Wellington Virgolino colaborou com o CAPITÃO DE FANDANGO, figura expressiva de olhos amendoados e floreada ao modo característico do pintor, que encimando todos os galões exibia um PENICO sobre a cabeça.
E Alves Dias emprestou para exibição no salão O CRISTO NU, em que retratava o Salvador crucificado, assim como as igrejas cristãs o expõe, mas com o sexo exposto.
Certo dia da semana de artes, ao meio das aulas em ministração, fomos todos, os professores, estudantes e funcionários da Faculdade, assustados com o pandemônio causado pela queda dos cavaletes em que se assentavam os quadros em exposição no saguão do salão de artes.
Todos corremos para lá e, indignados, nos informamos de que foram policiais civis, vestidos a caráter, na época - terno branco, gravata e chapéu – que haviam arrebatado com truculência as pinturas de João Câmara, Wellington Virgulino e Alves Dias, levando-as acintosamente em jipe oficial - de cor azul e chapas brancas, não anotadas, em face da rapidez da ação.
Desconhece-se o paradeiro dessas obras de arte, mas há algum tempo um ex-membro do famigerado Comando de Caça aos Comunistas (C.C.C.) - hoje, falecido – revelou-me que tais quadros se encontravam integrados a coleções particulares de famílias da mais alta elite burguesa pernambucana.

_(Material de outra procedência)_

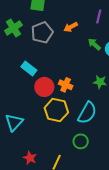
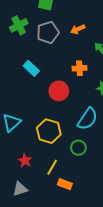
orange cross: (66, 85) -> (79, 68), moved, turned -32
red circle: (44, 87) -> (59, 91), moved
yellow hexagon: (56, 110) -> (49, 131), moved

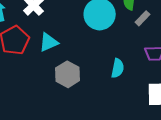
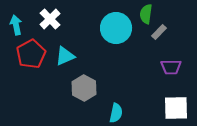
cyan semicircle: (118, 68) -> (116, 113), moved

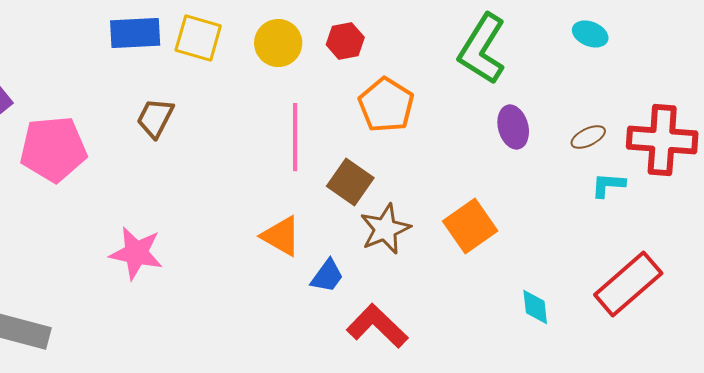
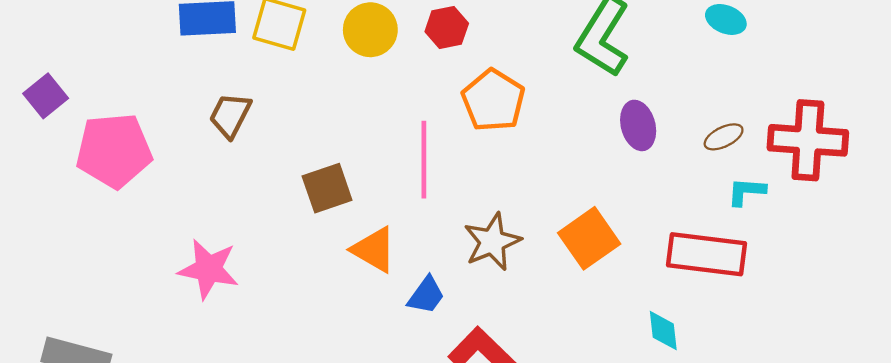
pink line: (295, 137) -> (424, 160), moved
brown square: (350, 182) -> (327, 188), moved, turned 36
red rectangle: (628, 284) -> (706, 254), moved, turned 48

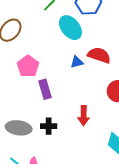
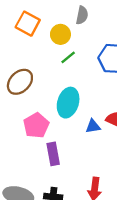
cyan ellipse: (70, 28) -> (68, 103), moved, turned 50

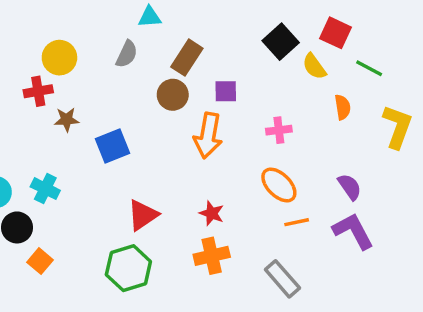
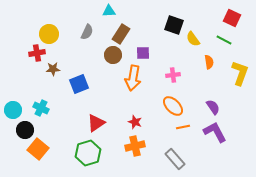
cyan triangle: (150, 17) -> (109, 11), moved
red square: (335, 33) -> (232, 18), moved
black square: (281, 42) -> (174, 25), turned -30
orange square: (40, 261) -> (38, 149), size x1.5

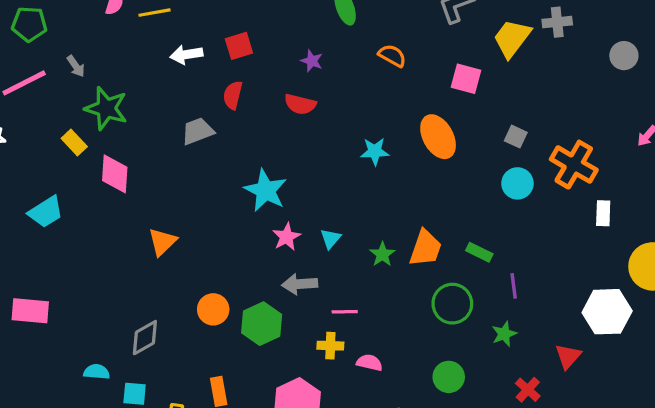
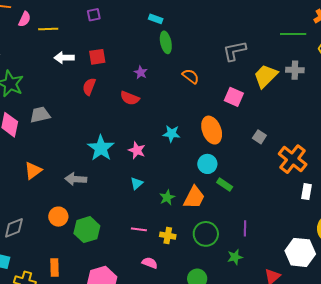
gray trapezoid: (198, 131) -> (40, 115), moved
cyan circle: (517, 183) -> (207, 164), moved
pink star: (287, 237) -> (137, 150), moved, turned -30
green rectangle: (479, 252) -> (225, 185), moved
gray arrow: (300, 284) -> (76, 179), moved
yellow cross: (330, 346) -> (168, 236), moved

Esse episódio é demonstrativo do início brando de outros tempos, que vivemos por vinte e um anos: os tempos saudosos de Aguinaldo Silva – o culto, fino e educado novelista da vênus platinada global (3), os tempos da ditacuja, porque dizer ditadura é revanchismo.
P.C.S.
NOTAS = 
(1) A ETERNA VIGILÂNCIA É O PREÇO DA DEMOCRACIA foi o lema da extinta União Democrática Nacional - UDN, partido da alta burguesia brasileira, fundado depois da redemocratização de 1945 e extinto, em conjunto com todos os outros, pelo Ato Institucional n.° 2, do regime militar instaurado pelo golpe de 31/03/1964;
(2) ESTADO NOVO DA UDN, foi como inicialmente os analistas políticos apelidaram o regime ditatorial instaurado com o golpe militar de 1964, porque esse partido, que fora criado a partir de fração do socialismo democrático opositor ao Estado Novo de Getúlio Vargas (1937/1945), foi o principal setor civil organizado partidariamente que incitou e participou da intervenção militar na vida pública brasileira, como por fim ocorreu. Não é demais lembrar que a UDN esteve envolvida com tentativas de golpe contra o governo democrático de Getúlio Vargas (1950/1954), contra a posse do presidente eleito Juscelino Kubistchek e com levantes militares contra o governo de JK;
(3) O novelista, em postagem comentada no blog de um certo Bruno Garschagen, sob o título A Transição Está Em Curso III, se afirmou culto, fino e educado a se distinguir da razza esquerdista e produziu afirmações marcantes tais como: ... por mais sangrenta que fosse a ditadura, as aflições que então sofríamos por causa disso não tinham tanto peso quanto têm as aflições de hoje, quando somos supostamente livres; cujo aprendizado da bazófia assumida publicamente por impunidos co-autores do Ato Institucional n.º 5, de 1968, foi objeto do artigo A VERDADEIRA IMPUNIDADE OU O RESÍDUO DA DITADURA, publicado neste blog.